Dessa maneira, o ácido úrico, produto final da degradação da purina, pode ser correlacionado com a carga tumoral. Além disso, a concentração real de ácido úrico é sem dúvida influenciada por diferenças na cinética da população de células tumorais, pelo estado de hidratação do paciente e pela excreção tubular renal. A avaliação da carga tumoral pode então ser provavelmente aferida não só pelo estadio clínico e pela dosagem sérica de LDH, mas também pela de ácido úrico.

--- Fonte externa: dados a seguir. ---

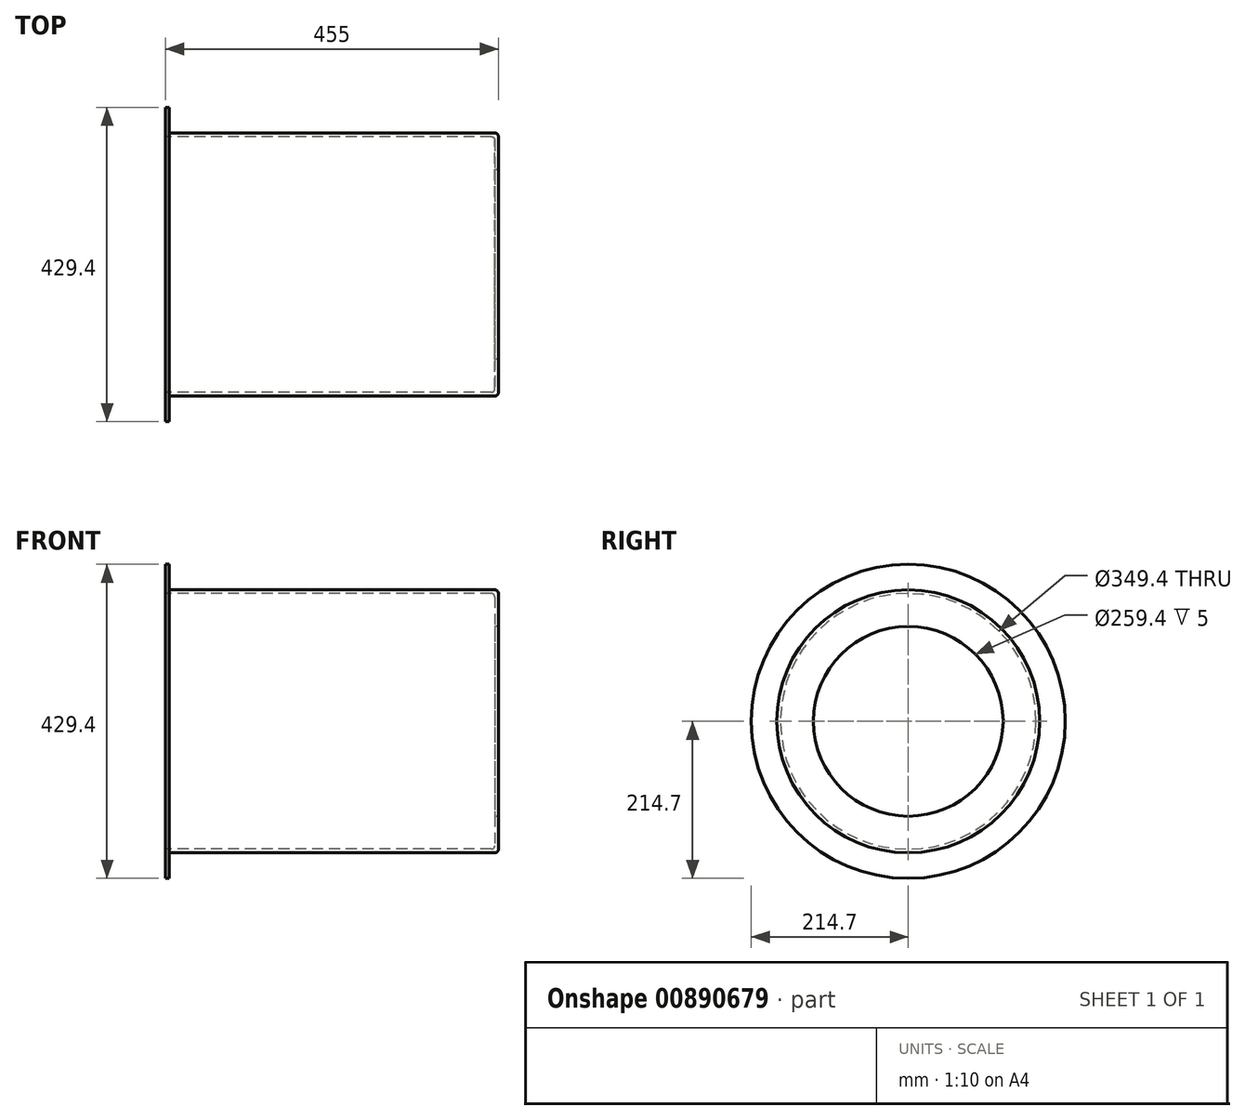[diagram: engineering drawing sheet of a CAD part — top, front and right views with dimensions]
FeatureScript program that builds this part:
annotation { "Feature Type Name" : "Feature", "Feature Type Description" : "" }
export const myFeature = defineFeature(function(context is Context, id is Id, definition is map)
    precondition{}
    {
        {
            var Q0;
            Q0=qCreatedBy(makeId("Front.planeOp"),FACE);
            var sketch = newSketch(context, id + "F0", { "sketchPlane" : qUnion([Q0])});
            skLineSegment(sketch, "E0", {"start": v(-42.2, 0) * mm, "end": v(60.23, 0) * mm, "construction": true});
            skLineSegment(sketch, "E1", {"start": v(-449, 179.7) * mm, "end": v(-5, 179.7) * mm});
            skLineSegment(sketch, "E2", {"start": v(0, 129.7) * mm, "end": v(0, 174.7) * mm});
            skLineSegment(sketch, "E3", {"start": v(-5, 129.7) * mm, "end": v(0, 129.7) * mm});
            skLineSegment(sketch, "E4", {"start": v(-450, 180.7) * mm, "end": v(-450, 214.7) * mm});
            skLineSegment(sketch, "E5", {"start": v(-450, 214.7) * mm, "end": v(-455, 214.7) * mm});
            skLineSegment(sketch, "E6", {"start": v(-455, 214.7) * mm, "end": v(-455, 176) * mm});
            skPoint(sketch, "E7.visualSharp", {"position": v(0, 179.7) * mm});
            skArc(sketch, "E7.filletArc", {"start": v(0, 174.7) * mm, "mid": v(-1.46, 178.24) * mm, "end": v(-5, 179.7) * mm});
            skPoint(sketch, "E8.visualSharp", {"position": v(-92.33, 120.18) * mm});
            skPoint(sketch, "E9.visualSharp", {"position": v(-450, 179.7) * mm});
            skArc(sketch, "E9.filletArc", {"start": v(-450, 180.7) * mm, "mid": v(-449.7, 180) * mm, "end": v(-449, 179.7) * mm});
            skPoint(sketch, "E10.visualSharp", {"position": v(-455, 25.85) * mm});
            skLineSegment(sketch, "E11", {"start": v(-453.7, 174.7) * mm, "end": v(-9.7, 174.7) * mm});
            skLineSegment(sketch, "E12", {"start": v(-5, 129.7) * mm, "end": v(-5, 170) * mm});
            skArc(sketch, "E13.filletArc", {"start": v(-5, 170) * mm, "mid": v(-6.38, 173.32) * mm, "end": v(-9.7, 174.7) * mm});
            skArc(sketch, "E14.filletArc", {"start": v(-455, 176) * mm, "mid": v(-454.62, 175.08) * mm, "end": v(-453.7, 174.7) * mm});
            skSolve(sketch);
        }
        {
            var Q0;
            Q0=makeQuery(id+"F0.imprint","IMPRINT",FACE,{"disambiguationData":[TD([[makeQuery(id+"F0.imprint","IMPRINT",EDGE,{"derivedFrom":sQuery(id+"F0.wireOp",EDGE,"E1")}),-1.0]])]});
            var Q1;
            Q1=sQuery(id+"F0.wireOp",EDGE,"E0");
            revolve(context, id + "F1", {"surfaceOperationType" : NewSurfaceOperationType.NEW, "entities" : qUnion([Q0]), "axis" : qUnion([Q1]), "revolveType" : RevolveType.FULL});
        }
    });
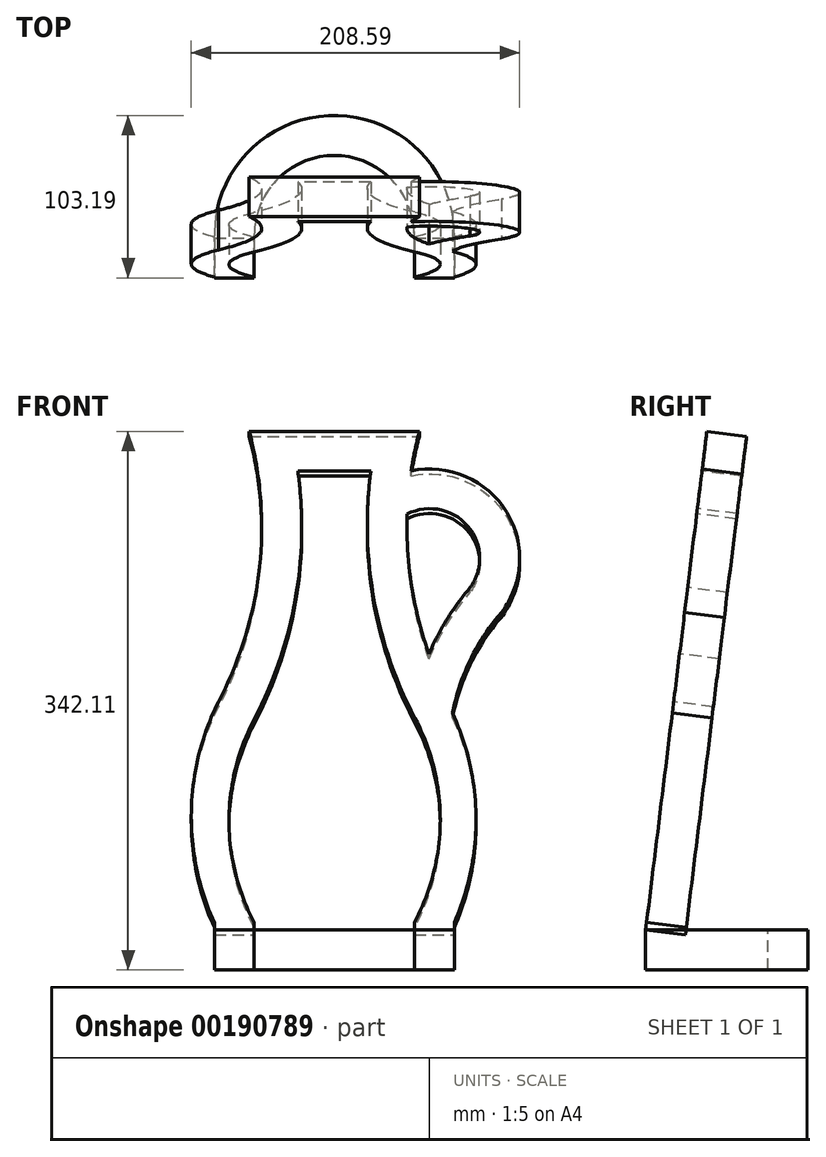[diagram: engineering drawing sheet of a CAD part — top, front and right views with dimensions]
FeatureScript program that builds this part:
annotation { "Feature Type Name" : "Feature", "Feature Type Description" : "" }
export const myFeature = defineFeature(function(context is Context, id is Id, definition is map)
    precondition{}
    {
        {
            var Q0;
            Q0=qCreatedBy(makeId("Top.planeOp"),FACE);
            var sketch = newSketch(context, id + "F0", { "sketchPlane" : qUnion([Q0])});
            skLineSegment(sketch, "E0", {"start": v(0, 0) * mm, "end": v(-62.54, 0) * mm});
            skSolve(sketch);
        }
        {
            var Q0;
            Q0=sQuery(id+"F0.wireOp",EDGE,"E0");
            var Q1;
            Q1=qCreatedBy(makeId("Front.planeOp"),FACE);
            cPlane(context, id + "F1", {"entities" : qUnion([Q0, Q1]), "cplaneType" : CPlaneType.LINE_ANGLE, "offset" : 25.4 * mm, "angle" : 7 * degree, "width" : 152.4 * mm, "height" : 152.4 * mm});
        }
        {
            var Q0;
            Q0=qCreatedBy(makeId("Top.planeOp"),FACE);
            cPlane(context, id + "F2", {"entities" : qUnion([Q0]), "cplaneType" : CPlaneType.OFFSET, "offset" : 0 * mm, "oppositeDirection" : true, "width" : 152.4 * mm, "height" : 152.4 * mm});
        }
        {
            var Q0;
            Q0=qCreatedBy(id+"F2.planeOp",FACE);
            var sketch = newSketch(context, id + "F3", { "sketchPlane" : qUnion([Q0])});
            skLineSegment(sketch, "E1", {"start": v(121.8, 0) * mm, "end": v(-111.18, 0) * mm, "construction": true});
            skLineSegment(sketch, "E2", {"start": v(0, 63.15) * mm, "end": v(0, -67.5) * mm, "construction": true});
            skLineSegment(sketch, "E3.bottom", {"start": v(-76.2, 0) * mm, "end": v(76.2, 0) * mm, "construction": true});
            skLineSegment(sketch, "E3.top", {"start": v(-76.2, 26.99) * mm, "end": v(76.2, 26.99) * mm, "construction": true});
            skLineSegment(sketch, "E3.left", {"start": v(-76.2, 0) * mm, "end": v(-76.2, 26.99) * mm});
            skLineSegment(sketch, "E3.right", {"start": v(76.2, 0) * mm, "end": v(76.2, 26.99) * mm});
            skPoint(sketch, "E4", {"position": v(0, 26.99) * mm});
            skLineSegment(sketch, "E5", {"start": v(-76.2, 0) * mm, "end": v(-50.8, 0) * mm});
            skLineSegment(sketch, "E6", {"start": v(-50.8, 0) * mm, "end": v(-50.8, 26.99) * mm});
            skLineSegment(sketch, "E7", {"start": v(76.2, 0) * mm, "end": v(50.8, 0) * mm});
            skLineSegment(sketch, "E8", {"start": v(50.8, 0) * mm, "end": v(50.8, 26.99) * mm});
            skArc(sketch, "E9", {"start": v(-50.8, 26.99) * mm, "mid": v(0, 77.79) * mm, "end": v(50.8, 26.99) * mm});
            skArc(sketch, "E10", {"start": v(-76.2, 26.99) * mm, "mid": v(0, 103.19) * mm, "end": v(76.2, 26.99) * mm});
            skSolve(sketch);
        }
        {
            var Q0;
            Q0=qSketchRegion(id+"F3",true);
            extrude(context, id + "F4", {"entities" : qUnion([Q0]), "oppositeDirection" : true, "depth" : 25.4 * mm});
        }
        {
            var Q0;
            Q0=qCreatedBy(id+"F1.planeOp",FACE);
            var sketch = newSketch(context, id + "F5", { "sketchPlane" : qUnion([Q0])});
            skArc(sketch, "E11", {"start": v(-63.5, 4.76) * mm, "mid": v(-78.79, 73.23) * mm, "end": v(-61.79, 141.29) * mm, "construction": true});
            skArc(sketch, "E12", {"start": v(-61.79, 141.29) * mm, "mid": v(-36, 221.84) * mm, "end": v(-38.1, 306.39) * mm, "construction": true});
            skLineSegment(sketch, "E13", {"start": v(-38.1, 306.39) * mm, "end": v(0, 306.39) * mm, "construction": true});
            skArc(sketch, "E14", {"start": v(-33.98, 274.64) * mm, "mid": v(-92.13, 270.54) * mm, "end": v(-96.22, 212.4) * mm, "construction": true});
            skLineSegment(sketch, "E15", {"start": v(-41.84, 266.78) * mm, "end": v(-126, 182.62) * mm, "construction": true});
            skArc(sketch, "E16", {"start": v(-96.22, 212.4) * mm, "mid": v(-74.32, 179.11) * mm, "end": v(-61.79, 141.29) * mm, "construction": true});
            skLineSegment(sketch, "E17.MirrorCS", {"start": v(38.1, 306.39) * mm, "end": v(0, 306.39) * mm, "construction": true});
            skArc(sketch, "E18.MirrorCS", {"start": v(61.79, 141.29) * mm, "mid": v(36, 221.84) * mm, "end": v(38.1, 306.39) * mm, "construction": true});
            skArc(sketch, "E19.MirrorCS", {"start": v(63.5, 4.76) * mm, "mid": v(78.79, 73.23) * mm, "end": v(61.79, 141.29) * mm, "construction": true});
            skArc(sketch, "E20.0", {"start": v(-76.2, 4.76) * mm, "mid": v(-90.04, 71.91) * mm, "end": v(-75.1, 138.83) * mm});
            skArc(sketch, "E20.1", {"start": v(-60.2, 176.74) * mm, "mid": v(-49, 220.83) * mm, "end": v(-46.27, 266.24) * mm});
            skArc(sketch, "E20.2", {"start": v(76.2, 4.76) * mm, "mid": v(90.8, 75.66) * mm, "end": v(73.66, 145.99) * mm});
            skArc(sketch, "E20.3", {"start": v(73.66, 145.99) * mm, "mid": v(47.67, 230.7) * mm, "end": v(54.02, 319.09) * mm});
            skLineSegment(sketch, "E20.4", {"start": v(54.02, 319.09) * mm, "end": v(0, 319.09) * mm});
            skLineSegment(sketch, "E20.5", {"start": v(-54.02, 319.09) * mm, "end": v(0, 319.09) * mm});
            skArc(sketch, "E21.0", {"start": v(-50.8, 4.76) * mm, "mid": v(-67.3, 70.02) * mm, "end": v(-51.37, 135.42) * mm});
            skArc(sketch, "E21.1", {"start": v(-51.37, 135.42) * mm, "mid": v(-25.08, 212.38) * mm, "end": v(-23.21, 293.69) * mm});
            skArc(sketch, "E21.2", {"start": v(50.8, 4.76) * mm, "mid": v(66.87, 69.44) * mm, "end": v(51.16, 134.2) * mm});
            skArc(sketch, "E21.3", {"start": v(51.16, 134.2) * mm, "mid": v(24.75, 211.77) * mm, "end": v(23.14, 293.69) * mm});
            skLineSegment(sketch, "E21.4", {"start": v(23.14, 293.69) * mm, "end": v(0, 293.69) * mm});
            skLineSegment(sketch, "E21.5", {"start": v(-23.21, 293.69) * mm, "end": v(0, 293.69) * mm});
            skArc(sketch, "E22.0", {"start": v(-106.05, 203.24) * mm, "mid": v(-86.38, 173.05) * mm, "end": v(-75.1, 138.83) * mm});
            skArc(sketch, "E23.0", {"start": v(-86.2, 219.1) * mm, "mid": v(-71.6, 198.91) * mm, "end": v(-60.2, 176.74) * mm});
            skArc(sketch, "E24.trimOffspring", {"start": v(-48.82, 293.84) * mm, "mid": v(-108.94, 268.44) * mm, "end": v(-106.05, 203.24) * mm});
            skArc(sketch, "E25.trimOffspring", {"start": v(-48.82, 293.84) * mm, "mid": v(-51.08, 306.53) * mm, "end": v(-54.02, 319.09) * mm});
            skArc(sketch, "E26.trimOffspring", {"start": v(-46.27, 266.24) * mm, "mid": v(-84.85, 258.44) * mm, "end": v(-86.2, 219.1) * mm});
            skLineSegment(sketch, "E27.bottom", {"start": v(76.2, 0) * mm, "end": v(50.8, 0) * mm});
            skLineSegment(sketch, "E27.top", {"start": v(76.2, 4.76) * mm, "end": v(50.8, 4.76) * mm, "construction": true});
            skLineSegment(sketch, "E27.left", {"start": v(76.2, 0) * mm, "end": v(76.2, 4.76) * mm});
            skLineSegment(sketch, "E27.right", {"start": v(50.8, 0) * mm, "end": v(50.8, 4.76) * mm});
            skLineSegment(sketch, "E28.bottom", {"start": v(-50.8, 0) * mm, "end": v(-76.2, 0) * mm});
            skLineSegment(sketch, "E28.top", {"start": v(-50.8, 4.76) * mm, "end": v(-76.2, 4.76) * mm, "construction": true});
            skLineSegment(sketch, "E28.left", {"start": v(-50.8, 0) * mm, "end": v(-50.8, 4.76) * mm});
            skLineSegment(sketch, "E28.right", {"start": v(-76.2, 0) * mm, "end": v(-76.2, 4.76) * mm});
            skPoint(sketch, "E29", {"position": v(-63.5, 4.76) * mm});
            skPoint(sketch, "E30", {"position": v(63.5, 4.76) * mm});
            skLineSegment(sketch, "E31", {"start": v(154.68, 351.94) * mm, "end": v(-310.06, 375.88) * mm});
            skPoint(sketch, "E32", {"position": v(-77.69, 363.91) * mm});
            skSolve(sketch);
        }
        {
            var Q0;
            Q0=qSketchRegion(id+"F5",true);
            extrude(context, id + "F6", {"entities" : qUnion([Q0]), "depth" : 25.4 * mm});
        }
    });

Devido à probabilidade de comprometimento renal na admissão dos pacientes com LNH, seja primário ou secundário à generalização da doença, é importante o monitoramento da função renal ao diagnóstico e durante o tratamento. Os rins são a principal via excretora de substâncias metabólicas tumorais. Além disso, a presença de disfunção renal por acometimento tumoral direto ou quadro obstrutivo pode atrasar o início do tratamento ou favorecer complicações secundárias a ele. No presente estudo, dos exames utilizados para avaliar a função renal, o ácido úrico e a uréia foram associados, na análise univariada, a uma pior evolução dos pacientes. Para os pacientes com LNH e grande carga tumoral pode ocorrer lise celular espontânea que em geral determina anormalidades bioquímicas, das quais a hiperuricemia com seu potencial fator de agressão renal é o fator de risco mais importante (IVERSEN et al., 1974; MAGRATH, I et al., 1980). Deve ser também ressaltado que, tipicamente, os LNH apresentam alta taxa de crescimento e são mais

frequentemente associados a alterações bioquímicas como níveis elevados de ácido úrico ou LDH (HUDSON et al., 2007).